Task prompt:
Copy the FDA medical device text below between "Gottlieb outlined how" and "safety and effectiveness.", inclusive, changing "gold standard" to "highest standard".

Text under study:
According to a statement from FDA commissioner Scott Gottlieb, the organisation is setting out new medical device development tools that will measure the safety and performance of devices so they provide the required benefits to patients.  

Gottlieb outlined how the aim was to enable patients and providers to have efficient access to new and innovative medical products that meet the FDA’s gold standard for safety and effectiveness.

“We’re advancing these goals as part of the Medical Innovation Access Plan that I announced earlier this year,” he said.

As one part of that effort, the FDA is announcing some additional steps to promote beneficial medical device innovation.

The FDA knows that medical device technology evolves quickly. “Often it’s the case that small modifications help provide incremental but meaningful improvements to products. Over time, these cumulative advances are consolidated into more noticeable advances in the performances of different technologies. Therefore it’s important for the FDA to enable innovators to have the flexibility to efficiently make these kinds of small modifications. At the same time, the FDA needs to establish modern tools and benchmarks for measuring the safety and performance of devices to make sure they’re delivering the expected benefits to patients,” said Gottlieb.

To achieve this the FDA has taken steps towards these goals.

This first measure is a medical device development tool (MDDT) to provide a more objective platform for developing devices in a key area of medicine – cardiovascular health.

“Fostering the creation and validation of development tools that can be used to provide more efficient and accurate ways to measure risk and benefit, as part of the medical product development process, is a key goal of the FDA. At the FDA, we’re undertaking a comprehensive policy effort to facilitate the development and validation of these kinds of medical device development tools,” said Gottlieb’s statement

The MDDT is a 23-item questionnaire that measures health information that is reported directly by patients with heart failure. It can be used to measure a heart failure patient’s health status, including clinical symptoms and the physical and social limitations caused by this condition. It has the potential to help engineers designing heart failure devices to more efficiently and accurately quantify how much their device could actually improve a patient’s quality of life. By qualifying the tool under the FDA’s new, voluntary program, it will make it easier for product developers to rely on the outputs of this newly qualified tool as part of their development plans. Innovators can trust in advance that the agency has already found the outputs of these measures to be reliable.

Information shown:
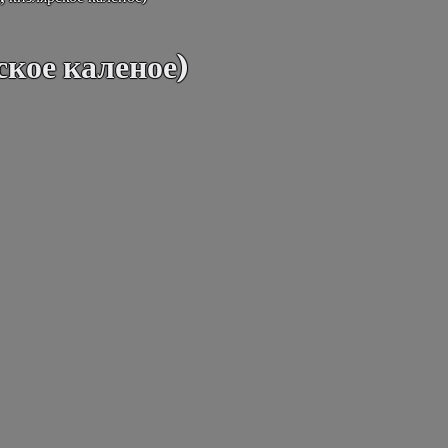
кое каленое)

Written reply:
Gottlieb outlined how the aim was to enable patients and providers to have efficient access to new and innovative medical products that meet the FDA’s highest standard for safety and effectiveness.